■ Text ■
....
From Mooktie to Juan: The Eugenic Origins of the “Defective Immigrant”
On a Monday in November 1905, a “little deaf and dumb … 10-year old Eurasian girl” called Mooktie Wood arrived in the US on the steamship Canopic. An orphan with no known relatives, Mooktie had been “picked up” by an American Pentecostal missionary, Lillian Sprague, in the wake of one of the many devastating famines that swept through British India.1 Sprague had made public appeals to educate Mooktie in a US school for the deaf; arrangements had eventually been made for her to attend Edgewood Park in Pittsburgh.2
However, when Mooktie arrived, immigration officials detained “the little Hindoo maiden,” refusing her the right to land on the basis of her disabilities and subsequently ordered her to be deported. Newspapers picked up the story and reported that petitions were to be sent to the President himself to allow her entry into the country.
Despite the brief flutter of stories about her, however, Mooktie’s fate is unclear. The very newspapers that reported about Mooktie’s arrival were silent on whether the public petitions worked, or if Mooktie was deported. What we do know is that Mooktie’s story is neither unique nor the last of its kind.
In the nineteenth and twentieth centuries, deaf and disabled potential immigrants were routinely sent away from American ports of entry because they were deemed “defective.”3 Take the case of Moische Fischmann, a deaf Jewish blacksmith who arrived at Ellis Island in December 1913. Although he was fleeing Russian pogroms and faced “possibl(e) destruction” if deported, Fischmann, like Mooktie, was denied permission to enter the country.4
More than a century later, the disabled immigrant has again become a lightning rod for public discourse around immigration in the twenty-first century.5 Their bodies are metaphorically dissected and weighed as their stories are tossed around on social media. One example is Juan Gaspar-Garcia, who was arrested by the US Department of Homeland Security at the tent-raising company where he worked on April 17, 2018.
A Guatemalan immigrant, he had graduated from a special needs program in Florida and became the focus of an online petition set up by his sister and family, who said that he needed care because he had Down’s syndrome. Gaspar-Garcia was eventually released from detention and his case is now pending.
In the same month, Charles Mukherjee, who was seeking asylum in the UK with his parents from Pakistan, was detained during a routine sign-in at the Home Office and separated from his parents. Charles has learning disabilities along with epilepsy and has had seizures since being detained by authorities. Separated as they are by the decades, the stories of Mooktie and Moische, Juan and Charles all illustrate the continuing legacies of eugenics in shaping immigration discourse and policy.
....
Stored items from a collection
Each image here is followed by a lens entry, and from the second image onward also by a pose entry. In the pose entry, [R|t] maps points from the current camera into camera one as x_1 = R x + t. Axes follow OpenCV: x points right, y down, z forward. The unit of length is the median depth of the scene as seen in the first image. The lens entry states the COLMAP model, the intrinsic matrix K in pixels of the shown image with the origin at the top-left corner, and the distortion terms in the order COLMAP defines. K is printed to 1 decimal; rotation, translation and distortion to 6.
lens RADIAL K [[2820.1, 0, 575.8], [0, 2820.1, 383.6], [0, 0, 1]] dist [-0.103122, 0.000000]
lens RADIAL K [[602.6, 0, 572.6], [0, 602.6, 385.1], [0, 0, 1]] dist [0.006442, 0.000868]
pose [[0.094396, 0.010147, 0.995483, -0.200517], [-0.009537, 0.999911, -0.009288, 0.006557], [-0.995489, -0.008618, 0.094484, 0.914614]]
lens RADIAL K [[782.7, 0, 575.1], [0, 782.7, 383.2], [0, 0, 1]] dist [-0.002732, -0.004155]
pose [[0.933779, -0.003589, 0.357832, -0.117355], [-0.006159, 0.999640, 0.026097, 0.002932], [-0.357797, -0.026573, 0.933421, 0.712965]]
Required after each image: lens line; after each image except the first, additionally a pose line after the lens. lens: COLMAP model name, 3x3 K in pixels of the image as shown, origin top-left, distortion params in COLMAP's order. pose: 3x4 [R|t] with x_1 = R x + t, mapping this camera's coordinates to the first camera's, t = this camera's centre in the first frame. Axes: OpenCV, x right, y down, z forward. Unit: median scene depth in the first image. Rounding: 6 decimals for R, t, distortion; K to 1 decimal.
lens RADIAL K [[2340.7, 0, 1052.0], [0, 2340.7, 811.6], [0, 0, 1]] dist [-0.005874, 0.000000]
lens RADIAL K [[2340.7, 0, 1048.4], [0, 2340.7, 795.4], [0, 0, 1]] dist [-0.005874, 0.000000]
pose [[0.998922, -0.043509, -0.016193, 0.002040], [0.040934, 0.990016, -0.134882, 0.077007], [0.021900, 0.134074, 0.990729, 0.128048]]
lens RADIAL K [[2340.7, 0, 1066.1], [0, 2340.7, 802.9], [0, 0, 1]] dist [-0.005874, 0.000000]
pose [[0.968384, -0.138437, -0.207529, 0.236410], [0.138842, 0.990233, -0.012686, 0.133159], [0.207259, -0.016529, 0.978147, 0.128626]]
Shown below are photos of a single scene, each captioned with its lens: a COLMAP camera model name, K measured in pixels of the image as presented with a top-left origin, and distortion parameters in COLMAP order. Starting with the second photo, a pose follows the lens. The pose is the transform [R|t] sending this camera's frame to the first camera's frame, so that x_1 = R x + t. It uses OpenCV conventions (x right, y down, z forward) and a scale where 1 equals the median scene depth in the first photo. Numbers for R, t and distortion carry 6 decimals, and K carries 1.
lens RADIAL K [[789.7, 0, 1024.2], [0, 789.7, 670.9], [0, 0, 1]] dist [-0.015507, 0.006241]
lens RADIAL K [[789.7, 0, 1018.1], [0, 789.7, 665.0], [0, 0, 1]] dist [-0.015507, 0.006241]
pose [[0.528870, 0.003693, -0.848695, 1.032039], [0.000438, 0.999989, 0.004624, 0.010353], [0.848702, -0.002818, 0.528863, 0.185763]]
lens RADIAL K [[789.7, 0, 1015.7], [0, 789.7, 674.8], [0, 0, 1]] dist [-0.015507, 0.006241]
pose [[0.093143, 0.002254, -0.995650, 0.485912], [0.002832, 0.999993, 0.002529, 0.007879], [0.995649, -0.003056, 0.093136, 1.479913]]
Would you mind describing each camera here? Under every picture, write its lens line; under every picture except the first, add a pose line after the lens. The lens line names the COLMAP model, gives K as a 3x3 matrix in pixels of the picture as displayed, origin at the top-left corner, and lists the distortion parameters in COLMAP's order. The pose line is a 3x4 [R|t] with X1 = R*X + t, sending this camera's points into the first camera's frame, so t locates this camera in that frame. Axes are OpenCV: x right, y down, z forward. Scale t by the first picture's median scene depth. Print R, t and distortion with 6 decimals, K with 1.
....
■ Assignment 1 ■
In the article, what steamship did Mooktie Wood arrive on?
■ Assignment 2 ■
Extract the part of the article starting with "In the same" and going on through "discourse and policy.".
■ Assignment 3 ■
According to the article, on what basis did immigration officials refuse Mooktie the right to land?
None of the entries are needed here.

■ Output 1 ■
The Canopic.

■ Output 2 ■
In the same month, Charles Mukherjee, who was seeking asylum in the UK with his parents from Pakistan, was detained during a routine sign-in at the Home Office and separated from his parents. Charles has learning disabilities along with epilepsy and has had seizures since being detained by authorities. Separated as they are by the decades, the stories of Mooktie and Moische, Juan and Charles all illustrate the continuing legacies of eugenics in shaping immigration discourse and policy.

■ Output 3 ■
The officials refused her the right to land on the basis of her disabilities. They then ordered her to be deported.